妊婦の不調やイライラはホルモンに一因あり
妊婦のホルモンバランスが乱れやすい理由
先に説明したように、通常であれば女性の体内ではエストロゲンとプロゲステロンという2種類の女性ホルモンが、生理周期に応じてそれぞれバランスよく増減しながら分泌されています。
しかし妊娠すると、受精卵の着床や発育を助けたり、基礎体温を上昇させたりするなど、妊娠初期に欠かせないホルモンであるプロゲステロンの分泌量が増加する関係でホルモンバランスが崩れてしまい、心身に様々な影響が出るようになるのです。
体のにおいが気になってしまう場合も
・汗
妊娠中は基礎体温が上昇するため、ちょっと体を動かしただけでも大量の汗をかいてしまうが、この汗を放置すると雑菌が繁殖するので、衣服についた汗のにおいが気になることがある。
・アポクリン腺の影響
耳の下やわきの下などにあるアポクリン腺という汗腺は妊娠中に汗の分泌が増加するが、ほかの汗腺と比べて流れ出る汗のにおいが強いため、体臭がきつくなったように感じることがある。
・おりもの
妊娠中は女性ホルモンの影響でおりものの量が増えやすいが、長時間放置することでにおいを発してしまい、気になってしまうことがある。
パパにも説明して夫婦喧嘩を避けよう
情緒不安定なママに対して、パパは対処に戸惑ったり、同じようにイライラして喧嘩になったりするかもしれませんが、事前にママの方から「ホルモンの影響でこうなりやすいから、今は見守ってほしい」と説明し、妊娠中のメンタルを理解してもらうとよいでしょう。
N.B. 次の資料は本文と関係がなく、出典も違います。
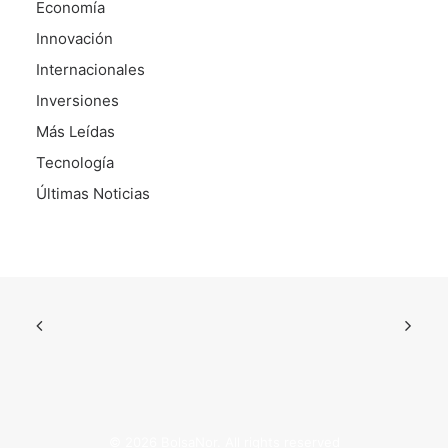
Economía
Innovación
Internacionales
Inversiones
Más Leídas
Tecnología
Últimas Noticias
© 2026 BolsaNor. All rights reserved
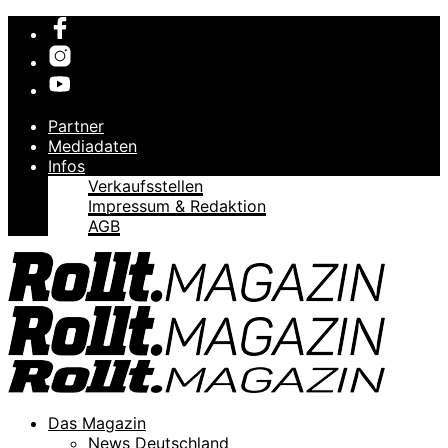
Partner
Mediadaten
Infos
Verkaufsstellen
Impressum & Redaktion
AGB
Das Magazin
News Deutschland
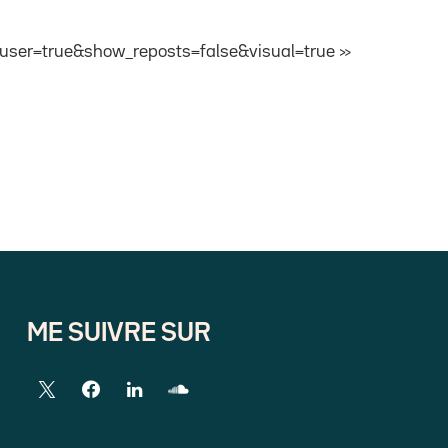
ser=true&show_reposts=false&visual=true »
ME SUIVRE SUR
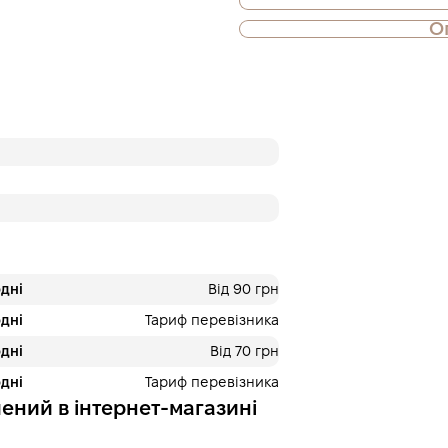
О
Також доступна 
частинами
Оплата частин
Приватбанк
Оплату можна розділ
платежі. Без додатко
покупців. Кількість п
обирається на кроці
корзині.
3 місяці
х
2 413.3
дні
Від 90 грн
дні
Тариф перевізника
дні
Від 70 грн
Це ще не оформлення кред
кроку.
дні
Тариф перевізника
ений в інтернет-магазині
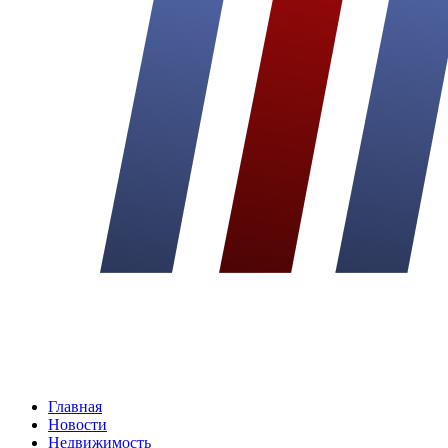
Главная
Новости
Недвижимость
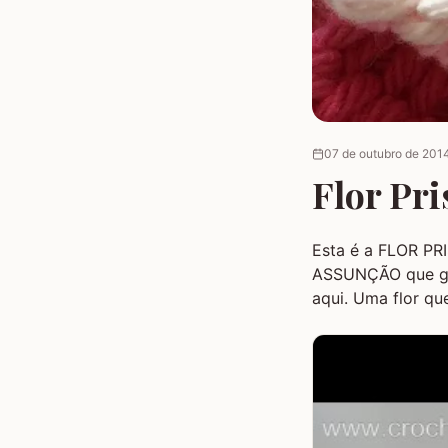
07 de outubro de 201
Flor Pri
Esta é a FLOR PR
ASSUNÇÃO que gen
aqui. Uma flor qu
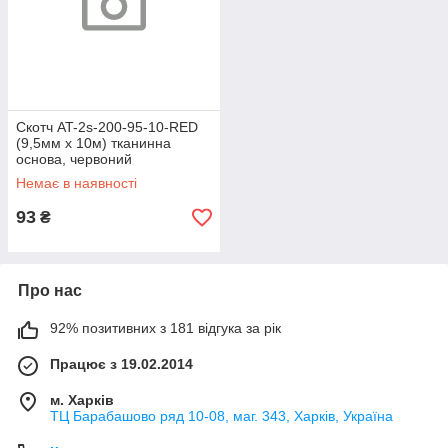
Скотч AT-2s-200-95-10-RED
(9,5мм х 10м) тканинна
основа, червоний
Немає в наявності
93
₴
Про нас
92% позитивних з 181 відгука за рік
Працює з 19.02.2014
м. Харків
ТЦ Барабашово ряд 10-08, маг. 343, Харків, Україна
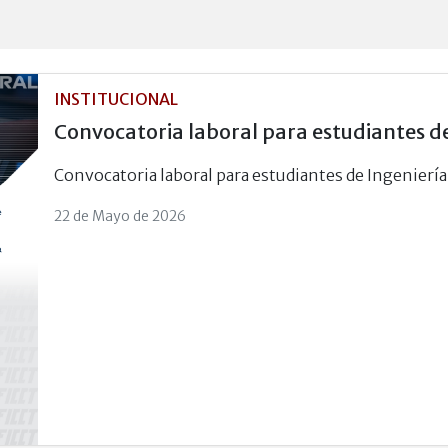
INSTITUCIONAL
Convocatoria laboral para estudiantes d
Convocatoria laboral para estudiantes de Ingenierí
22 de Mayo de 2026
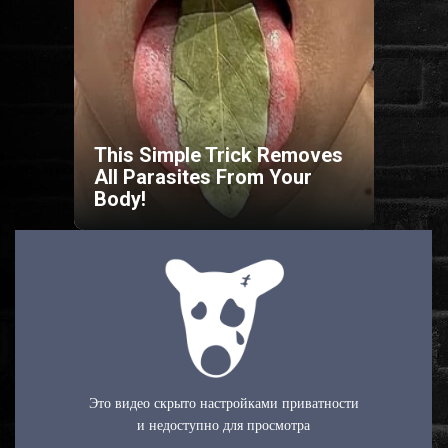
HORROR
SCI-FI
ANIMÁCIÓS
This Simple Trick Removes
All Parasites From Your
Body!
KALAND
FANTASY
THRILLER
KRIMI
DRÁMA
中には心身ともに不安定な状態が続くことで、うつのようなマタニティーブルーへと発展することもあります。産前産後はホルモンバランスの影響で何かと精神的に不安定になりやすいので、周囲に理解とサポートを求めることが大切です。
調子を整えて妊婦生活を穏やかに過ごすコツ
たっぷり睡眠をとって規則正しい生活を
つわりの関係で偏食気味になっていたり、生活環境の変化で遅寝遅起きになっていたりすると精神的に不安定になりやすいものです。栄養バランスのよい食事を取ったり、夜は早めに休んで早起きをするようにしたりと、規則正しい生活を心がけるとよいでしょう。
中でも睡眠は大切です。上の子のお世話や家事、仕事、出産準備などで忙しいかもしれませんが、あまり無理をすると心身ともに疲れてしまいます。家事などは上手に手抜きして、時間をゆったり使って心と体を休ませましょう。